> PAGE EXTRACT:
IRC Seminar : NHS Quicker - A Platform for Delivering 'Digital Nudges' to inform Attendance Choices for Urgent Care
Room: HBS IRC LG01 Seminar Room
There will be a sandwich lunch at 12:30 before the start of the seminar at 1.
Summary
The aim of the research is to investigate if indirect suggestions (nudges) can influence citizens to take better decisions on available healthcare choices. A nudge can be delivered by means of targeted adverts, mail campaigns, and, central to the theme of this research, through ‘digital nudges’ using apps, wearables, and push notifications. NHS Quicker is a platform that has been co-developed with several NHS Trusts in the South West of England. It is designed to deliver nudges to inform patients of alternative locations for urgent care. The platform comprises of, (a) a user-facing app that provides suggestions taking into account the live waiting time from A&E/urgent care centres and travel time; (b) the platform backend that receives real-time feeds and allows for easy integration of new feeds; (c) app analytics. The app helps patients make informed decisions, for example, whether they visit a facility which may be nearer to them but with a long waiting time or travel to an alternative location that is further away but with a shorter waiting time. It is expected that this work will contribute towards reducing pressure in A&E by redistributing demand for minor ailments among the network of urgent care centres. NHSquicker can be downloaded from https://nhsquicker.co.uk/.

> SUPPLIED DATA:
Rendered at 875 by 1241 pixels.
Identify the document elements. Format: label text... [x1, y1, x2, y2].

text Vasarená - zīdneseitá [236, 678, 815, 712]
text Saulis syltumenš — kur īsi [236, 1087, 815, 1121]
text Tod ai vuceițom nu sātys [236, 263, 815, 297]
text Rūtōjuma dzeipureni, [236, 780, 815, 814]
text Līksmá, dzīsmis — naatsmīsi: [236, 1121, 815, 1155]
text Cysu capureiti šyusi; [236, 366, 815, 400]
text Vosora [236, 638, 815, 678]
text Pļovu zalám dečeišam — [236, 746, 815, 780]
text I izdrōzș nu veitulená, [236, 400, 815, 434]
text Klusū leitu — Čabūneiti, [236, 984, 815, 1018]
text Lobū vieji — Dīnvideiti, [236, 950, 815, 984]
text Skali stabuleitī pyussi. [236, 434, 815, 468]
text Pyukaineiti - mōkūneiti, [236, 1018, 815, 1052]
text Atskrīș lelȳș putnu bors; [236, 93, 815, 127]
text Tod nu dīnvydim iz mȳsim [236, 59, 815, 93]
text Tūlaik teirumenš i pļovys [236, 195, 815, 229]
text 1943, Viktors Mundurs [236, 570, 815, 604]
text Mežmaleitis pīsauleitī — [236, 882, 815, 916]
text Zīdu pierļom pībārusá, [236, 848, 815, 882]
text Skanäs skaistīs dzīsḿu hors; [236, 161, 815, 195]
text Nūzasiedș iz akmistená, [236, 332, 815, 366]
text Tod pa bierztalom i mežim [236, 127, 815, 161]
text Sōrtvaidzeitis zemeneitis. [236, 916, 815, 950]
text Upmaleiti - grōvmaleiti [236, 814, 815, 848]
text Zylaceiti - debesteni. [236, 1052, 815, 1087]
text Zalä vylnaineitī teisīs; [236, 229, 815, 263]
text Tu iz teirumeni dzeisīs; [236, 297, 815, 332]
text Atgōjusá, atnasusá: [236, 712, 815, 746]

> REQUIREMENT: In the seminar announcement, who co-developed the NHS Quicker platform?

> RESPONSE: Several NHS Trusts in the South West of England.